Arizona’s ban was part of a wave of anti-immigrant politics that swept the nation at the turn of the century, with California, Arizona, and Massachusetts passing bans on dual language instruction. 

California was the first, with voters passing Prop 227 after millionaire Ronald Unz launched a campaign to ban dual language instruction in 1998. 

Unz gained his wealth by developing a software for banks to manage mortgage securities in the 1980s. He used his new wealth to fund an aspiring political career which included a failed campaign for the California Republican gubernatorial nomination in 1994. Unz saw greater potential in ballot initiatives and in 1998 launched his successful campaign to impose a ban on dual language instruction across the state. 

Unz had no background in education, using language instruction as a thinly veiled attack on immigrants. He is primarily known for his support for far-right views and commentators and antisemitic positions about Jewish influence in politics and academia. 

In 2013 he founded the Unz Review online publication as a hub for far-right, racist, antisemitic and anti-immigrant rhetoric. Unz claims that he does not agree with the positions expressed in the articles he publishes and that it is simply a place for “controversial” opinions. 

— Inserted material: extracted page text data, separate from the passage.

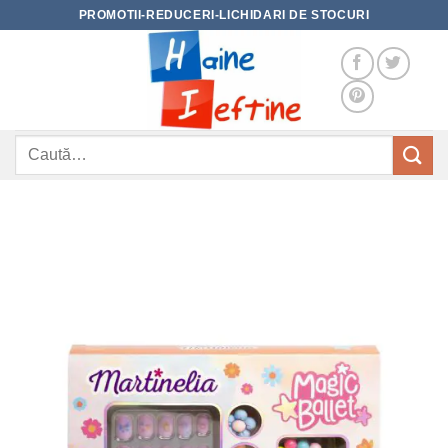
Skip
PROMOTII-REDUCERI-LICHIDARI DE STOCURI
to
content
Caută
după:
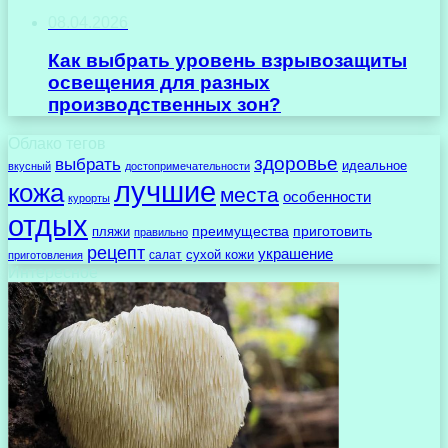
08.04.2026
Как выбрать уровень взрывозащиты
освещения для разных
производственных зон?
Облако тегов
здоровье
выбрать
идеальное
вкусный
достопримечательности
лучшие
кожа
места
особенности
курорты
отдых
преимущества
приготовить
пляжи
правильно
рецепт
украшение
сухой кожи
салат
приготовления
Интересное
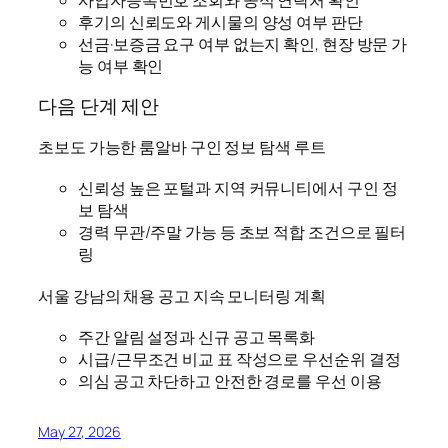
사업자등록번호 조회와 공식 연락처 확인
후기의 신뢰도와 게시물의 양성 여부 판단
선금·보증금 요구 여부 없는지 확인, 현장 방문 가
능 여부 확인
다음 단계 제안
초보도 가능한 룸알바 구인 정보 탐색 루트
신뢰성 높은 포털과 지역 커뮤니티에서 구인 정
보 탐색
경력 무관/주말 가능 등 초보 적합 조건으로 필터
링
서울 강남의 채용 공고 지속 모니터링 계획
주간 알림 설정과 신규 공고 목록화
시급/근무조건 비교 표 작성으로 우선순위 결정
의심 공고 차단하고 안전한 경로를 우선 이용
May 27, 2026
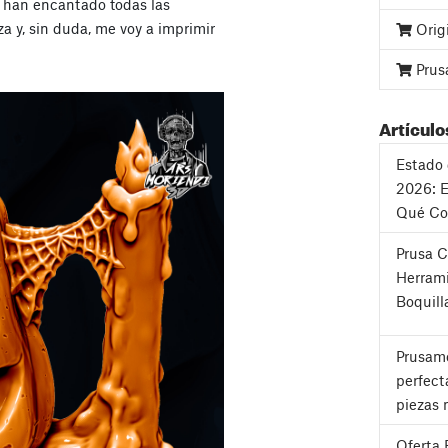
 han encantado todas las
a y, sin duda, me voy a imprimir
Orig
Prus
Artículo
Estado 
2026: E
Qué Co
Prusa 
Herrami
Boquill
Prusame
perfect
piezas 
Oferta 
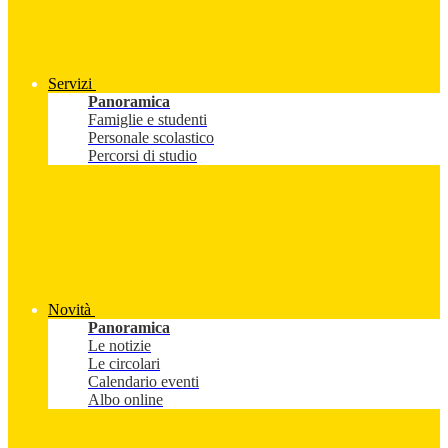
Servizi
Panoramica
Famiglie e studenti
Personale scolastico
Percorsi di studio
Novità
Panoramica
Le notizie
Le circolari
Calendario eventi
Albo online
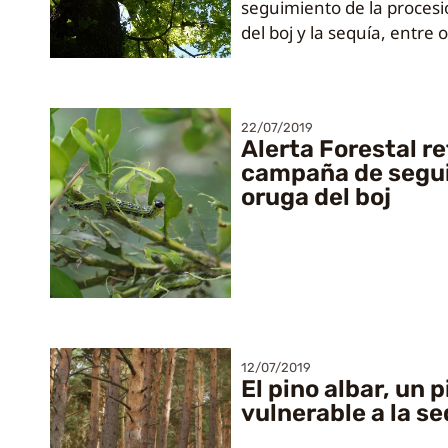
seguimiento de la procesi
del boj y la sequía, entre o
22/07/2019
Alerta Forestal r
campaña de segui
oruga del boj
12/07/2019
El pino albar, un 
vulnerable a la s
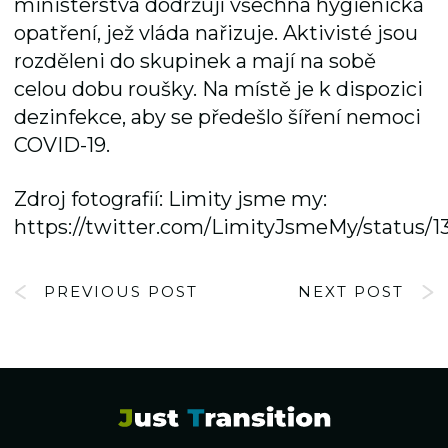
ministerstva dodržují všechna hygienická
opatření, jež vláda nařizuje. Aktivisté jsou
rozděleni do skupinek a mají na sobě
celou dobu roušky. Na místě je k dispozici
dezinfekce, aby se předešlo šíření nemoci
COVID-19.
Zdroj fotografií: Limity jsme my:
https://twitter.com/LimityJsmeMy/status/
PREVIOUS POST
NEXT POST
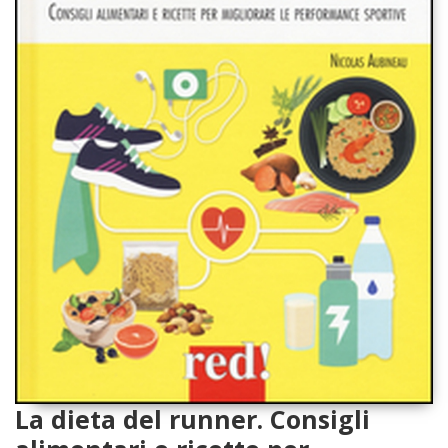
La dieta del runner. Consigli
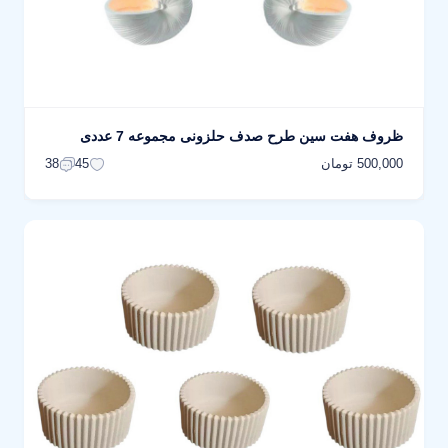
ظروف هفت سین طرح صدف حلزونی مجموعه 7 عددی
500,000 تومان
38
45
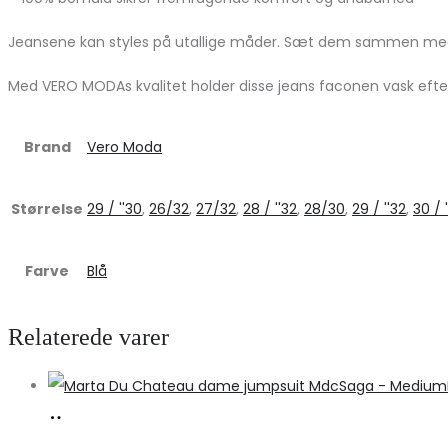
Jeansene kan styles på utallige måder. Sæt dem sammen med høj
Med VERO MODAs kvalitet holder disse jeans faconen vask efter 
Brand
Vero Moda
Størrelse
29 / ''30
,
26/32
,
27/32
,
28 / ''32
,
28/30
,
29 / ''32
,
30 / 
Farve
Blå
Relaterede varer
Køb
hos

Among such controversial ideas is that Martin Luther King Jr. was assassinated by a Jewish plot and that the Democratic Party is attempting to destroy suburbia, the “backbone of Western civilization,” by sending immigrants to suburban communities. 

The latter was written by John Derbyshire, a racist and anti-communist political columnist who was fired from the conservative National Review for making racist comments about African Americans. 

This is the political sewer from which the assault on dual language instruction has emerged. Prohibitions on instruction in a student’s native language have a very reactionary political history. Concealed behind a false concern for the well-being of English learners, the ban on non-English instruction is a blatant attack on immigrants. 

It is hardly a coincidence that this attack is coming now, given that the Biden administration is ramping up its own assault on immigrants at the Mexican border, in which children continue to held in cages and active duty military personnel detain immigrants fleeing poverty and violence wrought by American imperialism in their home countries. 

The legitimacy of Horne’s legal challenges remain to be seen, but the bipartisan assault on immigrants will continue to escalate as long as the two big-business political parties dominate American politics.